Commercial offerings and products in the space include LALAL.ai, XTRAX Stems by Audionamix, RX10 by Izotope, Spleeter by Deezer, Moises.ai by Zynaptiq, Stem remover by Wavesfactory, Audioshake.ai, etc. So many choices! What’s your favorite?

Conclusion

This isn’t comprehensive, but it gathers all of the synonyms and terms for music demixing that I’ve encountered over the years in one place. Hope this helps!

References

[1] Rafii, Zafar, Antoine Liutkus, Fabian-Robert Stöter, Stylianos Ioannis Mimilakis, Derry Fitzgerald, and Bryan Pardo. 2018. “An overview of lead and accompaniment separation in music.” IEEE/ACM Transactions on Audio, Speech, and Language Processing; https://arxiv.org/abs/1804.08300

[2] Mitsufuji, Yuki, Giorgio Fabbro, Stefan Uhlich, and Fabian-Robert Stöter. 2021. “Music demixing challenge at ISMIR 2021.” arXiv preprint arXiv:2108.13559; https://arxiv.org/abs/2108.13559

[3] Wang, DeLiang, and Guy J. Brown. 2006. “Fundamentals of computational auditory scene analysis.” In Computational auditory scene analysis: Principles, algorithms, and applications, edited by DeLiang Wang and Guy J. Brown. Wiley-IEEE-Press.

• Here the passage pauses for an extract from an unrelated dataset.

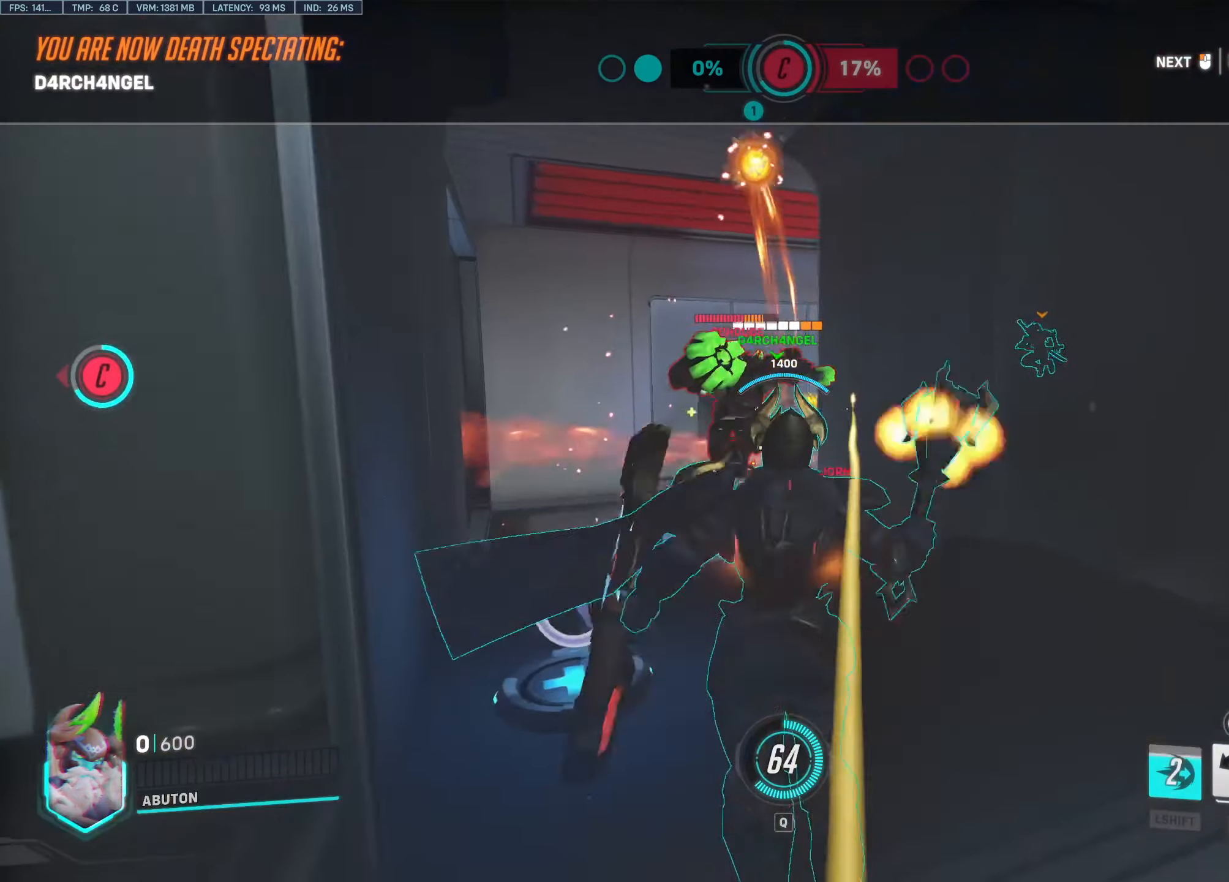
{"keys": ["w"], "mouse": [], "events": [[16, "mouse_left", "up"]]}
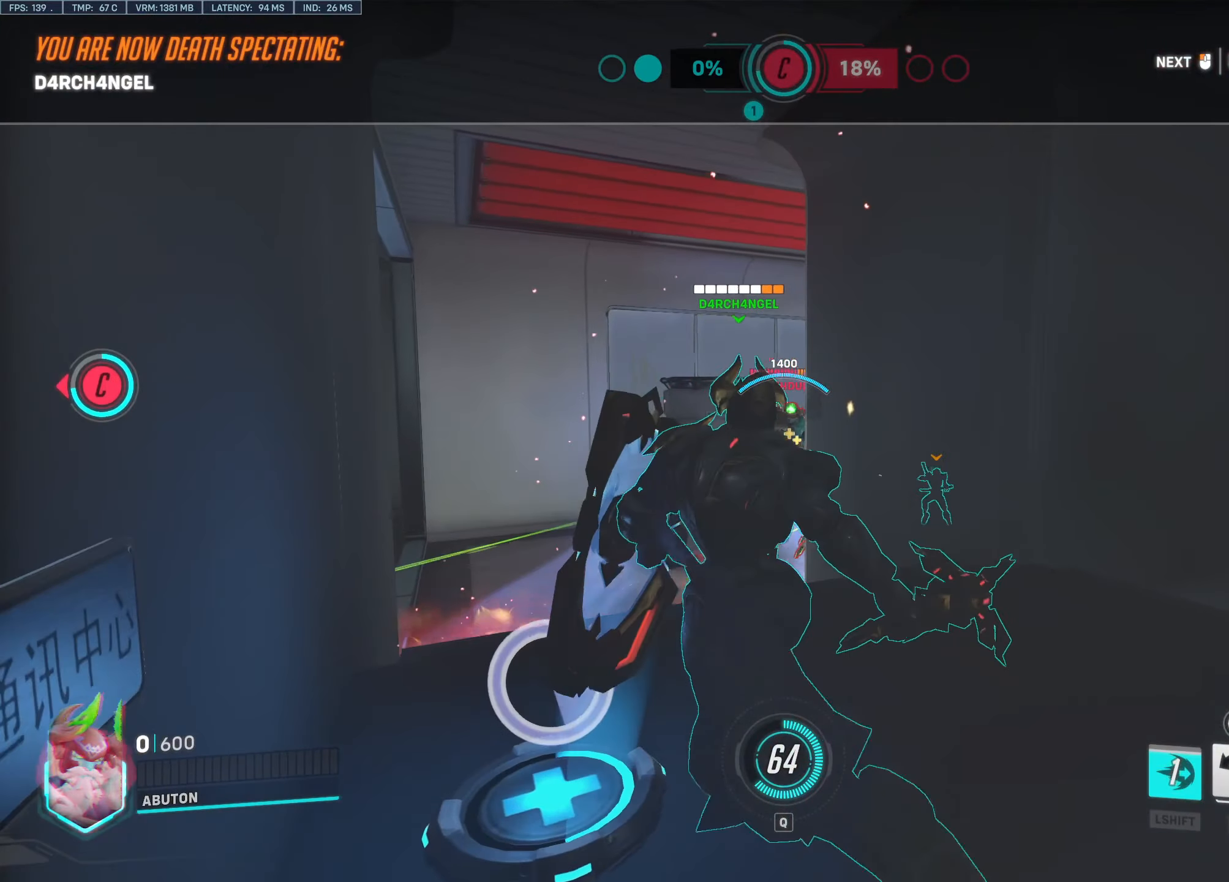
{"keys": ["w"], "mouse": [], "events": []}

[4] Bregman, Albert S. 1994. Auditory scene analysis: The perceptual organization of sound. MIT Press.

[5] Jutten, Christian, and Jeanny Hérault. 1991. “Blind separation of sources, part I: An adaptive algorithm based on neuromimetic architecture.” Signal Processing 24 (1): 1–10.

[6] Rafii, Zafar, Antoine Liutkus, Fabian-Robert Stöter, Stylianos Ioannis Mimilakis, and Rachel Bittner. (2017) “The MUSDB18 corpus for music separation”; (2019) “MUSDB18-HQ: an uncompressed version of MUSDB18.”